Aber die, die überlebten, zeichneten sich oft durch eine besondere Lebenshaltung aus: eine außergewöhnliche und hoffnungsvolle Sicht der Dinge. Eine unbeschreibliche innere Kraft, die offenbar durch nichts zu zerstören war.

Und genau das fasziniert mich: Die Überlebensstrategien dieser Frauen. Was war es, das sie am Leben hielt? Trotz des eignen Hungers und der Säuglinge, die an ihren Brüsten starben. Trotz Vergewaltigungen, Folter und Krankheiten. Und das, obwohl sie sogar teilweise der eigenen Tochter nach deren mehrfacher Vergewaltigung sagen mußten, sie solle den Tod wählen, wenn sie es nicht mehr aushalte. Was unterschied diese Frauen von all jenen, die den Kampf gegen die Hoffnungslosigkeit verloren hatten?

Leid ist und bleibt subjektiv

Und vor allem, was unterscheidet sie von denjenigen Frauen, die heute an scheinbar viel Kleinerem zerbrechen? Diese Frage habe ich mir vor allem diese Woche gestellt, als ich von gleich zwei Müttern gelesen habe, die erst ihre Kinder und dann sich selbst töteten beziehungsweise töten wollten.

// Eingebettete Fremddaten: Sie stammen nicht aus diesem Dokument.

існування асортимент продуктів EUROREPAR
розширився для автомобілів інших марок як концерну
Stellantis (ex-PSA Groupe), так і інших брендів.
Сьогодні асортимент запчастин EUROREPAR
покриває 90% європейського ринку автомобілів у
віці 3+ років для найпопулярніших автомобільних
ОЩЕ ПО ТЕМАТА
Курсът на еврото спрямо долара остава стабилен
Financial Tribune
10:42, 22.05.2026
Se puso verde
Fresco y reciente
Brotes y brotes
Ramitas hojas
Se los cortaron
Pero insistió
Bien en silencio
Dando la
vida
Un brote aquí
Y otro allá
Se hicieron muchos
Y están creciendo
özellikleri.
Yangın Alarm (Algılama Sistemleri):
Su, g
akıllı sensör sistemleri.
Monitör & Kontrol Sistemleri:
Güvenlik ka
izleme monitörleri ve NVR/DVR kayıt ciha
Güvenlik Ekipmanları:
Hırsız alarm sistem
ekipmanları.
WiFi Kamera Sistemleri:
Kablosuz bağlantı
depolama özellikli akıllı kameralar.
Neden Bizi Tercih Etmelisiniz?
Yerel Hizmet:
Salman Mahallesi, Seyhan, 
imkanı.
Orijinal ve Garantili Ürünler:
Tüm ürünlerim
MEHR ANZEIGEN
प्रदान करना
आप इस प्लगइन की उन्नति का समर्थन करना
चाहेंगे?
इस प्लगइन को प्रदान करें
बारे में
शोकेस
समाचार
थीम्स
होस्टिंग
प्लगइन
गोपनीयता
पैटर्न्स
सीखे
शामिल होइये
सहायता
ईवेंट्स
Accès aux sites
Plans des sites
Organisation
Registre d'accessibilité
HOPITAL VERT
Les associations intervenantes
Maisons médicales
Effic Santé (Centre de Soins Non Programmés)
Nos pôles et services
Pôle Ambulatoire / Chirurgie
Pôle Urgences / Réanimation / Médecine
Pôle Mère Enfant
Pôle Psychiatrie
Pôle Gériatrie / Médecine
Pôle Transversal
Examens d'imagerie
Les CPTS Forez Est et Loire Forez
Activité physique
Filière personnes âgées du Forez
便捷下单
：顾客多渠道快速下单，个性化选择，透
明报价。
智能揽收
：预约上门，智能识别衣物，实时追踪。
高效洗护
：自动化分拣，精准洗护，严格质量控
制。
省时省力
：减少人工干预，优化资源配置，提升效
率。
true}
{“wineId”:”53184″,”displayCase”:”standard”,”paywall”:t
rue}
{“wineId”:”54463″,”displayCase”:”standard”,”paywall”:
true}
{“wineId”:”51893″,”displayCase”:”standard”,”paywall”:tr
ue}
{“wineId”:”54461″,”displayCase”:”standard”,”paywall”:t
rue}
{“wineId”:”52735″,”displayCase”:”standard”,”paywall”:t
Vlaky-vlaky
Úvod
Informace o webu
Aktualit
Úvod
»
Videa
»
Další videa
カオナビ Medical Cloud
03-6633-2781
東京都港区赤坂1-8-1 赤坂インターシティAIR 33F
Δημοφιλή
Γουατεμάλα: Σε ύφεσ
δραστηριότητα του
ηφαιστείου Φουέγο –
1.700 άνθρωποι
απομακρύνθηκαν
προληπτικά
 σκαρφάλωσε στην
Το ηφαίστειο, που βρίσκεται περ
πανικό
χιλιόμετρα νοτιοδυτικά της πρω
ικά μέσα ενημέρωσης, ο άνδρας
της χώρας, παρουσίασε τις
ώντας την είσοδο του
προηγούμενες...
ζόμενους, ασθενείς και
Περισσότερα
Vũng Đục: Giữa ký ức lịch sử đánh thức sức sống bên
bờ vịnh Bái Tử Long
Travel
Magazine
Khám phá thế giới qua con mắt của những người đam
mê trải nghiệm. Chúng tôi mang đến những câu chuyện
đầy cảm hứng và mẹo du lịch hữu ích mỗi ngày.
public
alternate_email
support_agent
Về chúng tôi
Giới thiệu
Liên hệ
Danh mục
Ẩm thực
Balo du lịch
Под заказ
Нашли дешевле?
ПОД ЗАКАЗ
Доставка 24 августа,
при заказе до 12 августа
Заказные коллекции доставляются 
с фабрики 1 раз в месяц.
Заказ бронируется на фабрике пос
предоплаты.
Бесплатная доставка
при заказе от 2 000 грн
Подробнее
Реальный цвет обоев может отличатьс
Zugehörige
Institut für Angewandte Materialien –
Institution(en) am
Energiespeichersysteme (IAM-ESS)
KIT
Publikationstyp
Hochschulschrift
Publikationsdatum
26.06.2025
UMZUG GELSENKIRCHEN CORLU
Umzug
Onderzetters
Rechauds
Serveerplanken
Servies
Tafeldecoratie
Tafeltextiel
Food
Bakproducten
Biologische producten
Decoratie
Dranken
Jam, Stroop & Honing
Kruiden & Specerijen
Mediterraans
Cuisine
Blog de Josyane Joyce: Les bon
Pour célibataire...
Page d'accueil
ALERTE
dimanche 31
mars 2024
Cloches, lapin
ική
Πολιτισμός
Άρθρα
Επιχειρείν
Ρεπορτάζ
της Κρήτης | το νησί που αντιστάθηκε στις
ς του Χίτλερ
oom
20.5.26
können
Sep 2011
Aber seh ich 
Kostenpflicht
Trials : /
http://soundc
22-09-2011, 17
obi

Die eine Mutter steht in Bayern vor Gericht, nachdem sie im vergangenen Jahr ihre drei Kinder erdrosselte und danach versuchte, sich durch einen Aufprall bei Tempo 120 gegen eine Autobahnleitplanke umzubringen. Die andere Mutter tötete am vergangenen Donnerstag erst ihre sechsjährige Tochter und warf sich danach vor einen Zug.

Was kann nur im Leben dieser Frauen gewesen sein, was einen solchen Akt der Verzweiflung nachvollziehbar machen würde? Was rechtfertigt eine solche Tat in einer modernen Wohlfühlgesellschaft, in der mehr Hilfe zur Verfügung steht, als benötigt wird? Ich will damit weder das Leid, das diese beiden Frauen wohl empfunden haben müssen, verächtlich machen, noch mir ein Urteil über sie anmaßen. Schließlich ist und bleibt Leid immer subjektiv.

Die Frage nach dem Warum

Aber angesichts der Erfahrungen der Frauen bei Kriegsende, von denen ich gerade gelesen hatte, drängt sich mir die Frage des Warum einfach auf. Waren die Frauen von damals andere als heute? Oder hängt das Überleben eben doch von der inneren Einstellung zum Leben ab?

Denn egal, um welches Leid und um welche Qualen es sich handelt – ob von außen zugefügt oder durch eine Depression verursacht –, der Kampf gegen die Hoffnungslosigkeit bleibt derselbe. Und diejenigen, die immer wieder aufstehen und ihren Blick erheben, sind die, die überleben.